Probably because it’s relatively very expensive, and very tedious.
You ever step on a Lego? Do you want a whole floor made out of 'em?
Did they have the standard connectors, or were the attachment points oversized on these oversized Lego bricks?
Heh, you got there first. I was going to suggest paving the floors with the smooth topped bricks as a safety measure
Everything was scaled up. It was a big brick about 2 inches by 4 inches, with eight big studs (each with the Lego logo embossed on it, just like a regular Lego piece) on the top.
I remember red, blue, yellow, and green. I also had some square ones with four studs.
Got pics Chronos/E-Sabbath? This is reminding me of the I saw the Biggs on Tatooine scene in Star Wars when I was a kid! thread. I have no memory of “Giant LEGOS” in any of the LEGO catalogs I drooled over in the 70s and 80s. Earlier or later? Test market maybe?
Stupid parents never bought me the Galaxy Explorer.

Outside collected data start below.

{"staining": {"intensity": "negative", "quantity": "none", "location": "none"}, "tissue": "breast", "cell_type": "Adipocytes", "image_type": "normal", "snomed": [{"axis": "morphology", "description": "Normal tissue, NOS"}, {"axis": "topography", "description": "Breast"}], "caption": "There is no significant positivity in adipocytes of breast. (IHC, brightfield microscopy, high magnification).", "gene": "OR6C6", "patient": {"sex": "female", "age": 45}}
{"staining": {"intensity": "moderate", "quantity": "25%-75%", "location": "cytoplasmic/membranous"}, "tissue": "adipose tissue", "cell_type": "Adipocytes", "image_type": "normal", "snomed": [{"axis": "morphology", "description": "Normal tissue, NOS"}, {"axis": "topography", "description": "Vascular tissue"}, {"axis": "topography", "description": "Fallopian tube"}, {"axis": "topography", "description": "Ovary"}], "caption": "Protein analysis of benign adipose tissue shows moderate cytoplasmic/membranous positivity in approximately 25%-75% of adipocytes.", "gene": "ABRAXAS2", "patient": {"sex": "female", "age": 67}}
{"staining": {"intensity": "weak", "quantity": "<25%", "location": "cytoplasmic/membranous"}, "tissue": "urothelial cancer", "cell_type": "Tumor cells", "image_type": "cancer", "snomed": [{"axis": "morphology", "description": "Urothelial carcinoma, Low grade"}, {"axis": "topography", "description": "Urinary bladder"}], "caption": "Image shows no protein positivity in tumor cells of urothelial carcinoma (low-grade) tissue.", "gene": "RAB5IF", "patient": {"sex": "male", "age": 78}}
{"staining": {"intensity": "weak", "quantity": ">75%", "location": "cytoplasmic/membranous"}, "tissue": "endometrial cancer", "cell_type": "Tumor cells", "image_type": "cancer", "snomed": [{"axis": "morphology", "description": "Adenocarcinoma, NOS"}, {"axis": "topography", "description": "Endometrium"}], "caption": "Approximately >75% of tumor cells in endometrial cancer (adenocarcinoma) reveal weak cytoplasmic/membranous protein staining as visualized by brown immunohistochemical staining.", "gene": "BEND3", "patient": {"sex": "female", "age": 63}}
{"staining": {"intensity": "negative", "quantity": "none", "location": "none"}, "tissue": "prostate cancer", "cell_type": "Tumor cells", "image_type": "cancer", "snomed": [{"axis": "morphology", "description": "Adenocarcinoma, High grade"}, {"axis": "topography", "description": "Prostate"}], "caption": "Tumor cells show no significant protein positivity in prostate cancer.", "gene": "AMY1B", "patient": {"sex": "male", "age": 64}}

I can ask my mom the next time I talk to her, but I’m not certain we even still have them, and she’s sufficiently technophobic that it might be hard to get pictures from her. I got the impression that they were pretty old, though: I was playing with them in the early 80s, but most of our toys growing up were used multiple times over, so they might have been out of the catalogs by then.
Mine are from the late 70s. Children’s blocks, I remember one was a duck. Like the really old ‘duck on wheels’ toy, except you could make it out of lego.
… Maybe I made the duck myself.
http://guide.lugnet.com/set/?q=2411_1&v=z
Turns out it is Duplo. From '74.
They have house brick sized Lego at the Melbourne Museum (see pic about 80% of the way down thisblog). They’re made of rubber, not standard Lego plastic. You can build a preschooler-sized playhouse quite quickly and easily, but I wouldn’t want to try a real house - they come apart far more easily than ordinary Lego or Duplo.
Giant Lego blocks made of (hard) rubber. And a view of the underside of the same bricks.
A desk made of standard sized Lego. (With what appears to be a Lego grandfather clock in the background, but I can’t be certain.)
The ones I’m remembering definitely weren’t made out of rubber, and I think they were a bit smaller than the ones in that picture (though it’s hard to tell exactly what scale the girl playing with them is at). They stayed together pretty well-- I routinely built “rocket ships” with the bricks on end, that stood up to 3 or 4 feet tall.
Yup, that’s a LEGO clock, all right.
Are you allowed to use some sort of glue?
Lay the flooring Legos on their sides, smooth faces up, pegs laterally.
James May stole our idea! Bastard!
Here’s some pictures of James May’s LEGO house, currently under construction. Note the wood framing used to support the walls; it doesn’t quite meet the OP’s criteria in that regard.
Also, while I appreciate the old-school mentality that led him to construct it in the five classic colours, I do have to say that it’s ugly as sin.
(Re the link above) Since when were they called “Legos”? That’s just silly. Lego is and always has been a mass noun. You don’t have Legos any more than you have a bowl of rices or popcorns.
“Legos” is the typical usage in the US, at least. I’ve tried to get out of the habit of saying it since learning better, but old habits die hard.